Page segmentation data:
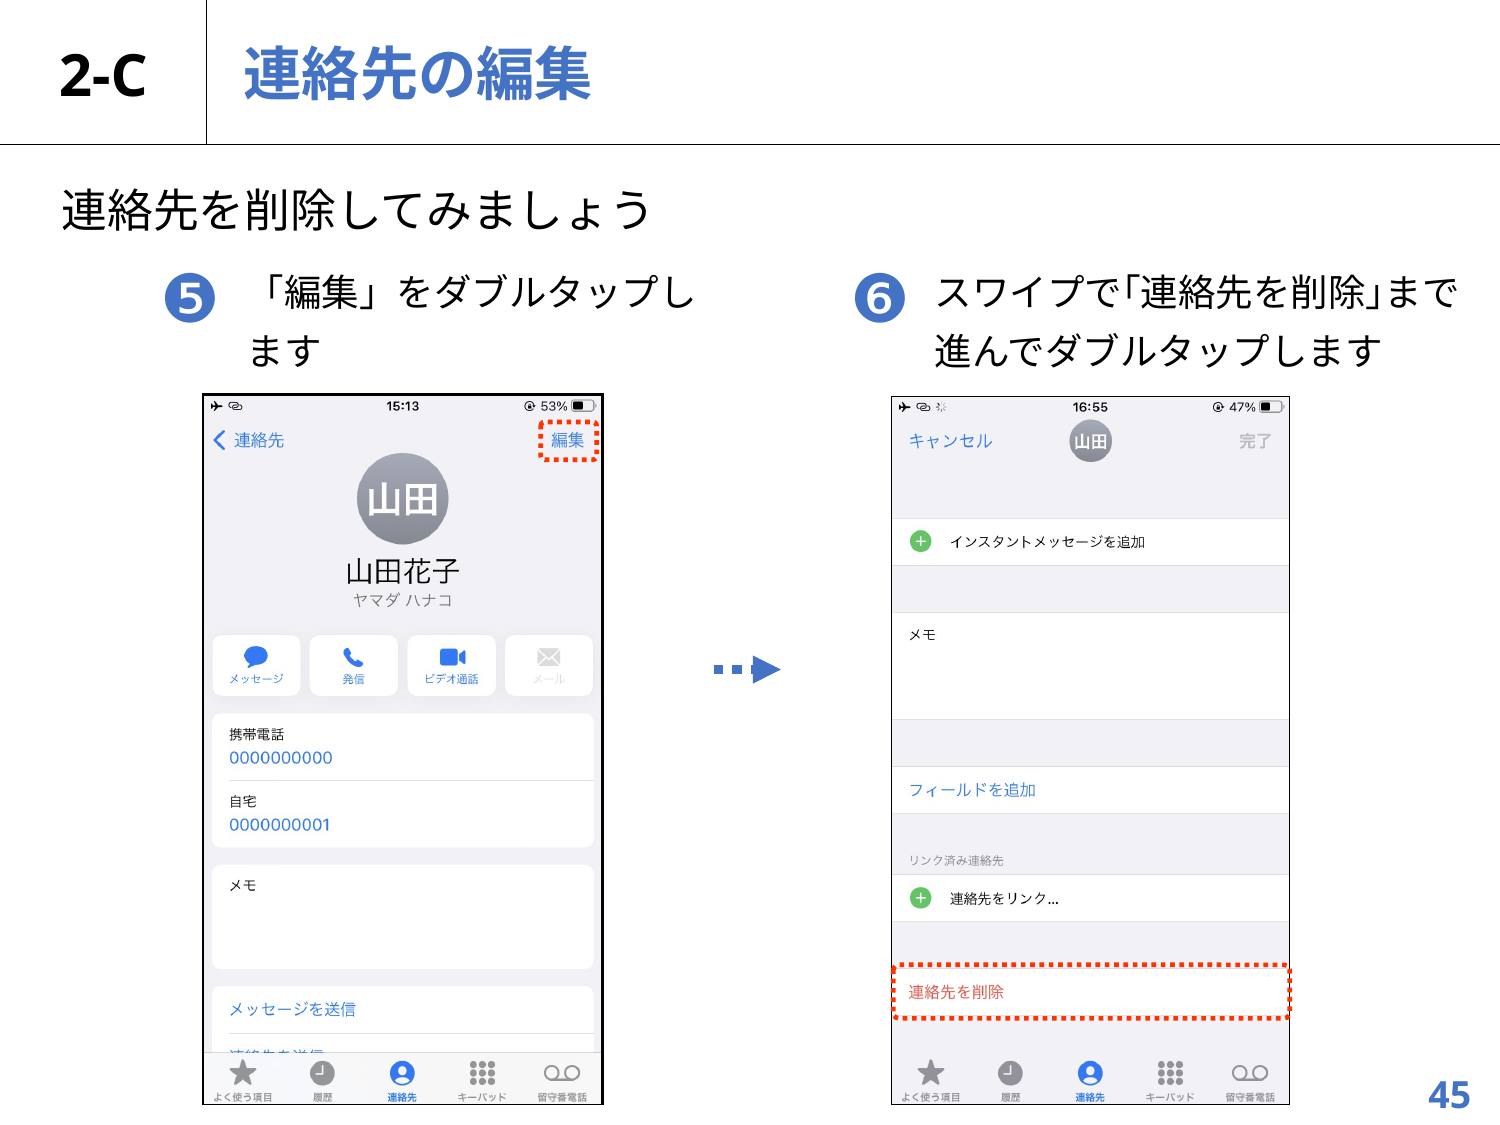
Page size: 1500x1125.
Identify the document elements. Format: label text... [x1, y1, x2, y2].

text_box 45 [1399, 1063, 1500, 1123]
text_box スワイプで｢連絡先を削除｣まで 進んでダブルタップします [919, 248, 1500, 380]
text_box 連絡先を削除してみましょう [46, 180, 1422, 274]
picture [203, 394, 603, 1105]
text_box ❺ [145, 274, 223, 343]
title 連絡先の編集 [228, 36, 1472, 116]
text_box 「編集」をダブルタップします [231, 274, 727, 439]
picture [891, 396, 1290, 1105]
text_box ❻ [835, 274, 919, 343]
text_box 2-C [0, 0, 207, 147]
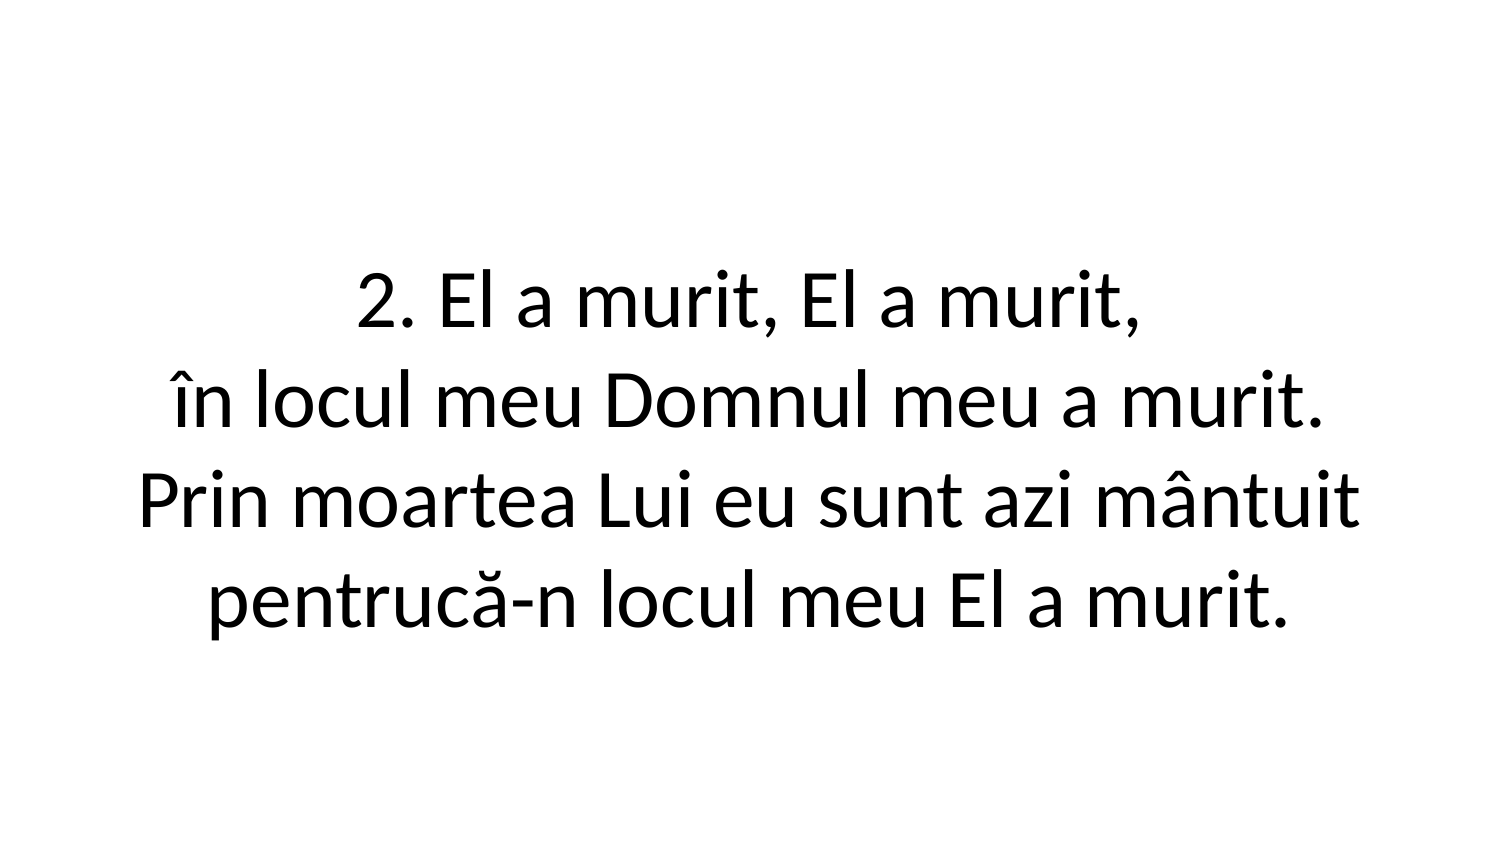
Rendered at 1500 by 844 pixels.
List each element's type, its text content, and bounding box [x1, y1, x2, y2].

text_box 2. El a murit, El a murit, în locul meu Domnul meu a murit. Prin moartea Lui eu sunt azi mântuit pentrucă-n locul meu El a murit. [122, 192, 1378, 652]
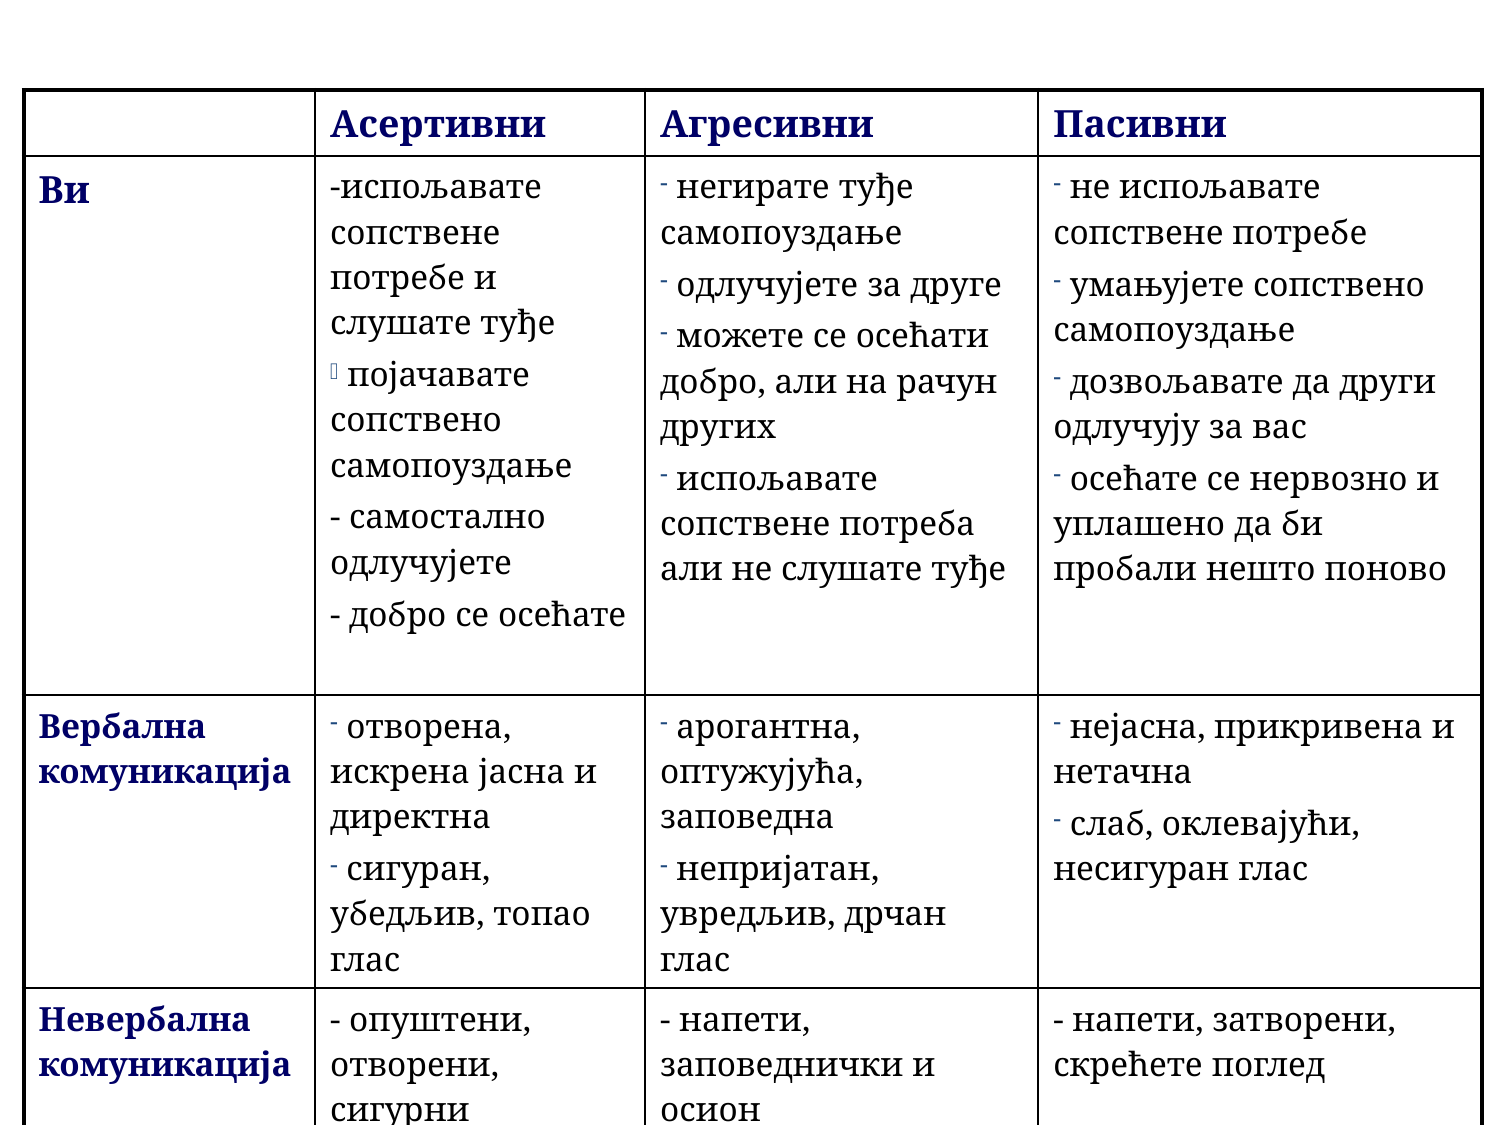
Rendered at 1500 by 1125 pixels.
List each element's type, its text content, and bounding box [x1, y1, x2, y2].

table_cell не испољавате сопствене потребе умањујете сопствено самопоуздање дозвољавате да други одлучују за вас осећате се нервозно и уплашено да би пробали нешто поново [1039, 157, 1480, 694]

**Directive**
Each of the records above needs to be transcribed exactly, apart from its pictures.

**Final answer**
Page size: 1500x1125.
Identify the document elements. Format: label text... [x1, y1, x2, y2].

text_box 45 [1399, 1063, 1500, 1123]
text_box スワイプで｢連絡先を削除｣まで 進んでダブルタップします [919, 248, 1500, 380]
text_box 連絡先を削除してみましょう [46, 180, 1422, 274]
picture [203, 394, 603, 1105]
text_box ❺ [145, 274, 223, 343]
title 連絡先の編集 [228, 36, 1472, 116]
text_box 「編集」をダブルタップします [231, 274, 727, 439]
picture [891, 396, 1290, 1105]
text_box ❻ [835, 274, 919, 343]
text_box 2-C [0, 0, 207, 147]
Rendered at 1500 by 844 pixels.
List each element's type, its text content, and bounding box [x1, y1, x2, y2].

text_box 2. El a murit, El a murit, în locul meu Domnul meu a murit. Prin moartea Lui eu sunt azi mântuit pentrucă-n locul meu El a murit. [122, 192, 1378, 652]
Rendered at 1500 by 1125 pixels.
List each element's type, its text content, and bounding box [x1, y1, x2, y2].

table_cell не испољавате сопствене потребе умањујете сопствено самопоуздање дозвољавате да други одлучују за вас осећате се нервозно и уплашено да би пробали нешто поново [1039, 157, 1480, 694]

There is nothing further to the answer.